- Task statement: Please output the line that contains "focal_35mm: 61" and all later lines of the material, exactly, through the end.
────────────────────────────────────────
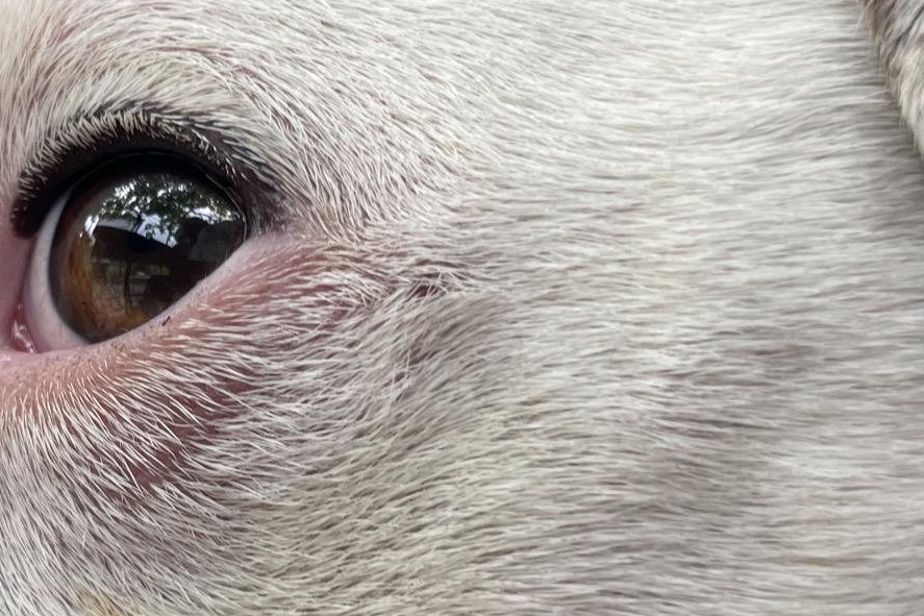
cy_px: 453
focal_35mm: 61
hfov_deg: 31.7
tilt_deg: -3.6
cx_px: 132
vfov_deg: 22.1
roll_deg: -6.9
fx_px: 1565
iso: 32
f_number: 1.6
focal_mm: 4.2
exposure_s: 1/121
────────────────────────────────────────
- Response box:
focal_35mm: 61
hfov_deg: 31.7
tilt_deg: -3.6
cx_px: 132
vfov_deg: 22.1
roll_deg: -6.9
fx_px: 1565
iso: 32
f_number: 1.6
focal_mm: 4.2
exposure_s: 1/121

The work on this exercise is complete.